Maroni era ministro dell’Interno sia quando una famiglia amica (i Bossi) gestiva privatamente e liberamente i fondi del partito (di cui Maroni era massimo dirigente) sia quando il tesoriere del suo stesso partito era un certo Belsito, noto per le sue non solitarie avventure finanziarie dalla Lombardia alla Tanzania. Maroni, l’attuale governatore della Lombardia che si dice stupito e colto di sorpresa dalla serie di eventi che hanno travolto la sua Expo, era il ministro dell’Interno (dunque l’uomo che, per la sicurezza della Repubblica, deve sapere tutto) quando Roberto Saviano ha detto, in una trasmissione con Fabio Fazio, che la ‘ndrangheta stava mettendo radici nel Nord e in particolare in Lombardia, e lo stava facendo aggrappandosi ai poteri locali (dunque leghisti) con cui nascevano strane simbiosi.
Il ministro dell’Interno (che avrebbe potuto rispondere con una intervista, una conferenza stampa, con un invito di Saviano al Viminale per saperne di più) ha usato il suo potere e la sua carica di ministro per affermare che non era vero niente. E – di nuovo usando il suo peso di ministro nella debole Rai – ha fatto irruzione non prevista (ed estranea al tipo di programma) nella puntata successiva della trasmissione, usando la “formula Berlusconi” per smentire in diretta il grido di allarme di Saviano, sbugiardando l’intera redazione di quel programma. Si è posto così come la alta autorità della Repubblica che smentisce la gravissima denuncia, mostrando (come si è visto con la recente sentenza della Cassazione) non solo di non sapere ciò che avrebbe dovuto dire per primo, ma anche di costituirsi come parte avversa della persona che lui, ministro dell’Interno, attraverso la concessione della scorta, aveva il dovere di proteggere.
Forse Maroni era privo di informazioni sul grande crimine organizzato nelle regioni del suo partito, perché si occupava solo di immigrati, secondo lo statuto della Lega. Ma qualunque sia il caso, ha mostrato in modo clamoroso di non fare (o non saper fare) il delicato lavoro che gli era stato affidato. Capisco che la Rai si sia lasciata usare per la consueta paura dei suoi funzionari e dirigenti. Capisco il problema di Saviano, protetto dalla scorta di Maroni (in quel momento nessuno ha risposto, come se Maroni non fosse venuto a dire, con autorità, una falsità ovvia, dati anche i processi già in corso). Capisco il silenzio imperturbabile di molti miei colleghi, del resto coperti e allineati dal 1994.
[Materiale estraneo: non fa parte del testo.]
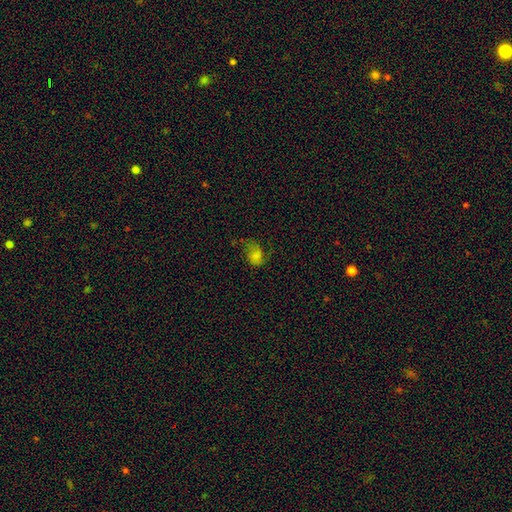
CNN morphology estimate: Smooth or featured?
  - smooth: 59% *
  - featured or disk: 25%
  - star or artifact: 16%
How rounded?
  - in between: 70% *
  - round: 29%
  - cigar-shaped: 1%
Merging?
  - none: 40% *
  - minor disturbance: 30%
  - major disturbance: 27%
  - merger: 3%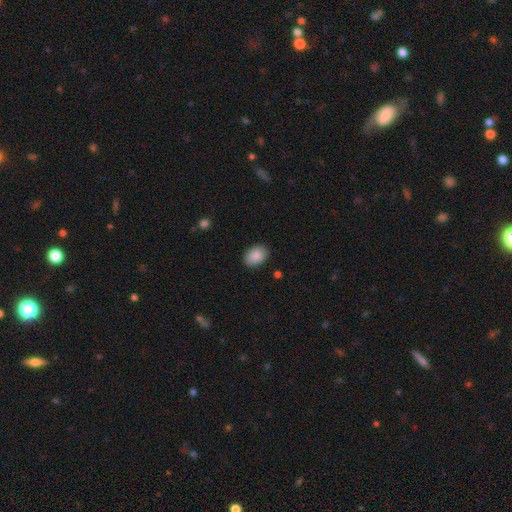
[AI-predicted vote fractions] Morphology: type=smooth (88%); roundness=in between (81%); merging=none (88%).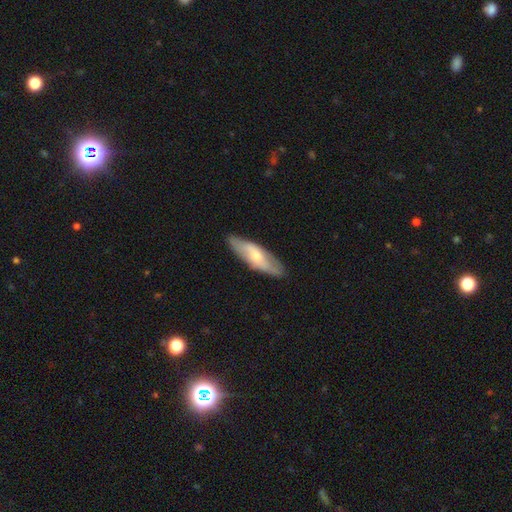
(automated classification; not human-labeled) Overall: smooth (49%; featured or disk 46%). Merging: none (82%).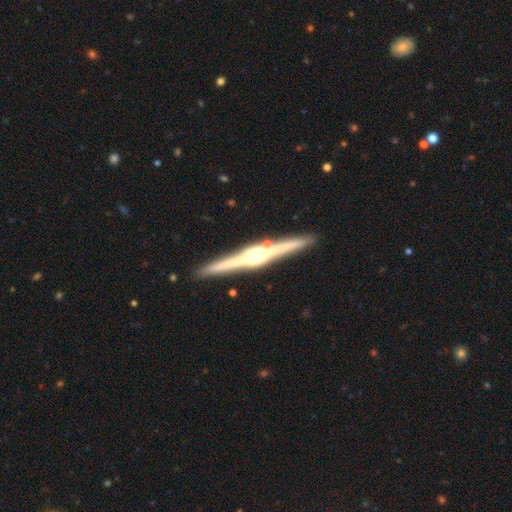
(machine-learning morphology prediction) Smooth or featured? featured or disk (87%)
Edge-on disk? yes (99%)
Edge-on bulge? rounded (75%)
Merging? none (92%)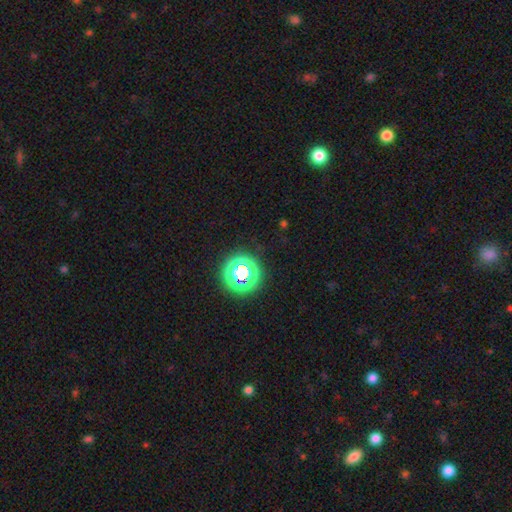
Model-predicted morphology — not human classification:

Non capisco perché si tributi ancora a Maroni un trattamento che ignora del tutto le cose dette qui, e purtroppo vere e il racconto di Saviano su “Repubblica” dell’8 giugno (clicca qui per leggere) , dove persino Saviano sta un po’ alla larga dallo scandalo del ministro che smentisce la verità in diretta. Ricorda le firme che Lega e compagnia varia hanno prontamente raccolto contro di lui. Ma non mette in rilevo il vero scandalo: Maroni era ministro dell’Interno.